Mijn rampenpak
In de kleerkast hangt, helemaal achterin, een antracietgrijs pak. Eenzaam in het donker. Zo hoort het ook. Duisternis past beter bij dit pak dan licht. Met zijn sombere kleur en strenge maatvoering hoort het in een andere categorie dan de alledaagse jasjes en broeken die meer voor het grijpen hangen. Ik heb het pak maar zelden nodig. Het komt alleen tevoorschijn bij gebeurtenissen die tot de diepte- en hoogtepunten van het menselijk bestaan behoren. Bij begrafenissen en crematies vooral, maar ook bij dure bruiloften en bij recepties van huwelijken die een halve eeuw of langer hebben standgehouden.
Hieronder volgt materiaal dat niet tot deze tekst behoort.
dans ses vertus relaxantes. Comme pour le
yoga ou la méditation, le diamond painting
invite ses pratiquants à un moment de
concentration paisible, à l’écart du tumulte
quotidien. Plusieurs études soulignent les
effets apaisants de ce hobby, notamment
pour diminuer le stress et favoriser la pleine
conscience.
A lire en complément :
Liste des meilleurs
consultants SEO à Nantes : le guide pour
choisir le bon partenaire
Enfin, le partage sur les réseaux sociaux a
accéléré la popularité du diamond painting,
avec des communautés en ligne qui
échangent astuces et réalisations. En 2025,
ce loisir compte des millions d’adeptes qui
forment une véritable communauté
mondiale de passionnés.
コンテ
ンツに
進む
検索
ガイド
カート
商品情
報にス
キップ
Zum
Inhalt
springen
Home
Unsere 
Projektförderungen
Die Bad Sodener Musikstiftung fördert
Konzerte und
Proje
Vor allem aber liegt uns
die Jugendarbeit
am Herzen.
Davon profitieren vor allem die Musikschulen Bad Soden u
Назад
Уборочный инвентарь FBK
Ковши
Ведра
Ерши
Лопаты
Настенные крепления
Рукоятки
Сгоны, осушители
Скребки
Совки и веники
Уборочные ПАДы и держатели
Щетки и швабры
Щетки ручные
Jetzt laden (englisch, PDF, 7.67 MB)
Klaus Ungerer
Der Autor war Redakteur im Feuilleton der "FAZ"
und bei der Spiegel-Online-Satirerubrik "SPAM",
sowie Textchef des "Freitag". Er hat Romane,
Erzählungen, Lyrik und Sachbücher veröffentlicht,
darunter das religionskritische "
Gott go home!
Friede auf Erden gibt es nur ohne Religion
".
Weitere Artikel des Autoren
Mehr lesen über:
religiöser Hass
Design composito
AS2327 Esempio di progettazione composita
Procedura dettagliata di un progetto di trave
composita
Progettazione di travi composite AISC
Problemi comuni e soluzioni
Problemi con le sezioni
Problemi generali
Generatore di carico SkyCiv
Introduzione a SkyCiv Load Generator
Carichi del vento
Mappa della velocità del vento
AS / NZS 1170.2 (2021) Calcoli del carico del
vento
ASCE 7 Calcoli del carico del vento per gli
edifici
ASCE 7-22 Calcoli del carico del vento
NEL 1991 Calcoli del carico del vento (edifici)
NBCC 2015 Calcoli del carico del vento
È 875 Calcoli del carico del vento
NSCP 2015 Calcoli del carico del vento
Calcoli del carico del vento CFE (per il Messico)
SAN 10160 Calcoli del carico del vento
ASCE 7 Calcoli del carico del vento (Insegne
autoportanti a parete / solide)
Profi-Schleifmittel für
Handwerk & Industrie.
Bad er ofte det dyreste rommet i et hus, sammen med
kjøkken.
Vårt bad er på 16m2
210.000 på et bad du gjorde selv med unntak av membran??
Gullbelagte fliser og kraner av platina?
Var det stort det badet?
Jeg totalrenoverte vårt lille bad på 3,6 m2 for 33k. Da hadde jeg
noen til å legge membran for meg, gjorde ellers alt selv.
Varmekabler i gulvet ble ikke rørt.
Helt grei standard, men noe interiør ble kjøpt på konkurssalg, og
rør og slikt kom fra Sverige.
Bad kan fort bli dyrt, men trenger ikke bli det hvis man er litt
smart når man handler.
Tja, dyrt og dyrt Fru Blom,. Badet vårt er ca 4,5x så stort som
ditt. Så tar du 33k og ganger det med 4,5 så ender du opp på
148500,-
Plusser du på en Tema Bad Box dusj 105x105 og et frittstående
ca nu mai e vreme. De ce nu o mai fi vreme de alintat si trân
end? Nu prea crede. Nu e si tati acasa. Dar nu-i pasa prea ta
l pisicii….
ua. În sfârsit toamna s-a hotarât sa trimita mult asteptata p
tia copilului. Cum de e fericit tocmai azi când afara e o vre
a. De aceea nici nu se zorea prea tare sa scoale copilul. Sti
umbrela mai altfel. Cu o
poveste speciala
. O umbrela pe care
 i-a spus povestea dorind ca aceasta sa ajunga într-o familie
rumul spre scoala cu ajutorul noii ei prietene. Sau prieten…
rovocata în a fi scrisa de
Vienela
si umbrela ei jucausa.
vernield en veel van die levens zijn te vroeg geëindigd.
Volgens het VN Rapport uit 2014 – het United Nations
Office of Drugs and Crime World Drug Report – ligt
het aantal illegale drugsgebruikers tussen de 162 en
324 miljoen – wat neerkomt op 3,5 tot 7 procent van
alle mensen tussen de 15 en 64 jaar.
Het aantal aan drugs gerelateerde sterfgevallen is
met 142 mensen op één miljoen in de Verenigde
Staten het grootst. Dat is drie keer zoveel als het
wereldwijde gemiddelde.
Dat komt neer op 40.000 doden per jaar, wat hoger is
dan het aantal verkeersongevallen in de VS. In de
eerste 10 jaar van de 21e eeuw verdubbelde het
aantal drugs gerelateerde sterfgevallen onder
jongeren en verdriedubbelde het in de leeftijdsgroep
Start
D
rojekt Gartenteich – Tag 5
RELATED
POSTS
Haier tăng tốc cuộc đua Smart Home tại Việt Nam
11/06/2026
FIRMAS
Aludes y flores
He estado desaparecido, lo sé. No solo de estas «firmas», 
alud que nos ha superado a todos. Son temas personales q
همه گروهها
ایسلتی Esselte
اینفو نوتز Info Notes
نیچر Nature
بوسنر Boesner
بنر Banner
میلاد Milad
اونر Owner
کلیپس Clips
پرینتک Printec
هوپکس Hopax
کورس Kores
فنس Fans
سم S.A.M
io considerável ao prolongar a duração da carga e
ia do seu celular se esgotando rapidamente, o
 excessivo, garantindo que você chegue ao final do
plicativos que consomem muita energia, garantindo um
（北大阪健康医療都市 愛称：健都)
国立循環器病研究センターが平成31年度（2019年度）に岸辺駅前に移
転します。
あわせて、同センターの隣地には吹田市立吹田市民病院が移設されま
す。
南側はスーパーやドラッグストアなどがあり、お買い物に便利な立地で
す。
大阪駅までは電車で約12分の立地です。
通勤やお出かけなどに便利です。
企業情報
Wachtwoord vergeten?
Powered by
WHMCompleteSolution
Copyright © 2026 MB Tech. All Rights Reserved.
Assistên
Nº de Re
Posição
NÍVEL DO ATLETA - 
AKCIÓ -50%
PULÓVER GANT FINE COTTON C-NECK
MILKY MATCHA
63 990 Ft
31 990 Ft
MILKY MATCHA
Kortom, bij diepe rouw en eeuwige trouw hijs ik mij in mijn rampenpak.
Meestal moet ik eerst de sporen van de vorige ramp uitwissen. In de vele zakken van het pak vind ik bidprentjes, routebeschrijvingen naar crematoria en parkeerkaartjes. Dat blijft allemaal achter doordat ik bij thuiskomst niet weet hoe snel ik mij van mijn plechtige grijsheid moet ontdoen.
Ik ben altijd opgelucht als mijn rampenpak weer ongeschonden de kast in kan. Je loopt op zo'n dag immers voortdurend gevaar. Anderen knoeien bij voorkeur in mijn directe nabijheid met koffie, rode wijn en olierijke olijven. Maar ik moet toegeven dat ook mijn eigen fijne motoriek tot weinig vreugde leidt. Dus als mijn pak 's avonds in vlekkeloze staat terug kan naar zijn plekje, is er weer een ramp afgewend.